Penalties for Inaccuracies: Types of inaccuracy: Under- assessment by HMRC
You must check the date from which these rules apply for the tax or duty you are dealing with. See You must check the date from which these rules apply for the tax or duty you are dealing with. See for full details.
A penalty may be appropriate where tax has been under-assessed because of the person’s (P’s) failure to send us a return, see CH81090. You must consider
- whether P knew or should have known about the under-assessment, and
- what steps (if any) it would have been reasonable for them to take to tell you about the under-assessment.
P must tell you if they think the assessment is too low. Reasonable steps to tell you about the under-assessment include
- phoning to discuss it
- writing, e-mailing or faxing an HMRC office to tell us the assessment is insufficient
- consulting an agent to enable them to inform us and ensuring HMRC are informed within the 30 day period
- sending us the completed return after the assessment has been issued.
P will not be liable to a penalty if they tell us that the assessment is too low within 30 days of the date the assessment is issued. P only has to tell us the assessment is too low.

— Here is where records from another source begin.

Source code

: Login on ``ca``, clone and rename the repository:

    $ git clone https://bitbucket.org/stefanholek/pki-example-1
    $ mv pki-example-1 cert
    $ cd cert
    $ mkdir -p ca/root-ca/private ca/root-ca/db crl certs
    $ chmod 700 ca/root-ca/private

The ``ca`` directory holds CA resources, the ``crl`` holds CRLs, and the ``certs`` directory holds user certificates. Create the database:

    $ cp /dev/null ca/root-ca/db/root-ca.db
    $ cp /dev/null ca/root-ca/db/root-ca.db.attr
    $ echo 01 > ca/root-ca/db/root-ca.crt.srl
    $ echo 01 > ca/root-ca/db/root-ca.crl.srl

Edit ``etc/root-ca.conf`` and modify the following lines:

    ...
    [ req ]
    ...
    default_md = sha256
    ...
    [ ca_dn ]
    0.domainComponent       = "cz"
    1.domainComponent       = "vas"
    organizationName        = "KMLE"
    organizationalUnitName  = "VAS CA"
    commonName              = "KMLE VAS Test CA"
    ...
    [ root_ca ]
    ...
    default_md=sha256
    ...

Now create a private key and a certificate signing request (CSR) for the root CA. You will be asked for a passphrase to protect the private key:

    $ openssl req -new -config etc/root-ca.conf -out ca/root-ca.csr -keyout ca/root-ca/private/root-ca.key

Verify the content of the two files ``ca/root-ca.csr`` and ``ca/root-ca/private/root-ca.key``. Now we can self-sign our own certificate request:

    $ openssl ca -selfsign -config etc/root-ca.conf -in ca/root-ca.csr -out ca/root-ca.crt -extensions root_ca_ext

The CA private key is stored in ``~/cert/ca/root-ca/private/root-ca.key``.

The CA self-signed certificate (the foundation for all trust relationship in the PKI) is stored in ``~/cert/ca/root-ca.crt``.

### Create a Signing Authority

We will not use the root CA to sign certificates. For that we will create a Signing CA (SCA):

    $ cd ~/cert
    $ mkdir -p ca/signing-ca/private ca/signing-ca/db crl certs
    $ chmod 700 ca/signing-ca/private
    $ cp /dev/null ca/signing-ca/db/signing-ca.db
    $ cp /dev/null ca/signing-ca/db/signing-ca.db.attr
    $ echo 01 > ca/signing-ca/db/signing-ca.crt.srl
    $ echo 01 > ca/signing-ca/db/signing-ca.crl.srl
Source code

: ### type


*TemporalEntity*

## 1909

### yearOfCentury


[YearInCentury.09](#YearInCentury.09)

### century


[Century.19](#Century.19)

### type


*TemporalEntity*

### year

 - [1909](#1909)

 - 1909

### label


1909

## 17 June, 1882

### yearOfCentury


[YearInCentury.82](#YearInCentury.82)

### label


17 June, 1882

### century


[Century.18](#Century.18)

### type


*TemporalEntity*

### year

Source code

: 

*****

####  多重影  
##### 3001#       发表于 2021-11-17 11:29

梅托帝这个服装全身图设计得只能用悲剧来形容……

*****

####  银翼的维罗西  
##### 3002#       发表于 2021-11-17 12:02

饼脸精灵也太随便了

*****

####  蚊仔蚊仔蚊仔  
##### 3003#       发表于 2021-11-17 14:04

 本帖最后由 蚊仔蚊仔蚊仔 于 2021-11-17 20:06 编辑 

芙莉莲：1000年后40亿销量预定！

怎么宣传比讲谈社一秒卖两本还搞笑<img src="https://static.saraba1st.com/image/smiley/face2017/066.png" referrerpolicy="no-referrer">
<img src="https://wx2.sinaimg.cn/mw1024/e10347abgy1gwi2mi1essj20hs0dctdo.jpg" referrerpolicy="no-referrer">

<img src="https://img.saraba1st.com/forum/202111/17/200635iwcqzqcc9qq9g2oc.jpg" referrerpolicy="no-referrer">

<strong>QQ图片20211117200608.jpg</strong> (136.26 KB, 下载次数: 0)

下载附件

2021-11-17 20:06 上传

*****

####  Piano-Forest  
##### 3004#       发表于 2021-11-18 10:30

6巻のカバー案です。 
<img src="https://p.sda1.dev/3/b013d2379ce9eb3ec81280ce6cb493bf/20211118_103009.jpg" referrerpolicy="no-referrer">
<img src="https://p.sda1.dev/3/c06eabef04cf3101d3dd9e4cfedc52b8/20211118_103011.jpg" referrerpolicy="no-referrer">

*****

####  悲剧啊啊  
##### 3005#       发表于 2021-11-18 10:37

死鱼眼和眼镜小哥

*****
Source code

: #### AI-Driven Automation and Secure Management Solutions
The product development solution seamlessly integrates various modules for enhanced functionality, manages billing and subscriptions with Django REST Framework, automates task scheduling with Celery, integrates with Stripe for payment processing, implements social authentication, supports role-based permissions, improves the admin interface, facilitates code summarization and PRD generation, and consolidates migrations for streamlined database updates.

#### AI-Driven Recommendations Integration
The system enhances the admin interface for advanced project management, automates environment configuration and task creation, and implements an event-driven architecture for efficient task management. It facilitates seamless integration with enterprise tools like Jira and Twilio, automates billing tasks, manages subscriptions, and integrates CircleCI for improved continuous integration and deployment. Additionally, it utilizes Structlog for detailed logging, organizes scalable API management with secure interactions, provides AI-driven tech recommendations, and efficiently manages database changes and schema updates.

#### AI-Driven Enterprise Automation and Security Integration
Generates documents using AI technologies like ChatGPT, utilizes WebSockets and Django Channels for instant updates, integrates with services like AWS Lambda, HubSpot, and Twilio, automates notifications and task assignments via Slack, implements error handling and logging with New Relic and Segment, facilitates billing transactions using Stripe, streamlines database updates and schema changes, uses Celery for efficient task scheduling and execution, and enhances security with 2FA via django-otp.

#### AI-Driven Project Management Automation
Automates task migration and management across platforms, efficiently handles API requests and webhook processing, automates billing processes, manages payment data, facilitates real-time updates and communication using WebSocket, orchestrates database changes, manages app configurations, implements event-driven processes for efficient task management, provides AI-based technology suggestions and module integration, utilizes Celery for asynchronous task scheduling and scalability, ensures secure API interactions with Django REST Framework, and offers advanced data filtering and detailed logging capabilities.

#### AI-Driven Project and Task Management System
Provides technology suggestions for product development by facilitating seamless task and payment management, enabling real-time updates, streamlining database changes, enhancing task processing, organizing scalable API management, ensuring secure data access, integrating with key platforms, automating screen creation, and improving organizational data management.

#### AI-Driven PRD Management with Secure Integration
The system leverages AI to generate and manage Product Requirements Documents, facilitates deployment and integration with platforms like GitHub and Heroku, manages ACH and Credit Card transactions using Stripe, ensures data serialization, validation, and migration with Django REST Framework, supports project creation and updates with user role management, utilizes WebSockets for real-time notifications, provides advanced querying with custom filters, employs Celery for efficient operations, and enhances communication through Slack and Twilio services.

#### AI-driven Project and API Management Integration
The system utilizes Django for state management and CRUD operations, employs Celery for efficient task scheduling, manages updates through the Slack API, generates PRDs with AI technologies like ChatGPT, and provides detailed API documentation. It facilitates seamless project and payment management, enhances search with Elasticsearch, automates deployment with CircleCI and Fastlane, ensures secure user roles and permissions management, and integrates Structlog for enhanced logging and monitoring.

They do not necessarily have to send us the outstanding return. You may need to consider what other action is appropriate to obtain the return.
A person who sends their return in on time will not receive an assessment of estimated liability. They will have self-assessed, or declared their tax liability, and so this penalty will not apply.
This penalty could apply where, exceptionally, an IHT account is not received within the appropriate time-limits and we make a determination of the tax due.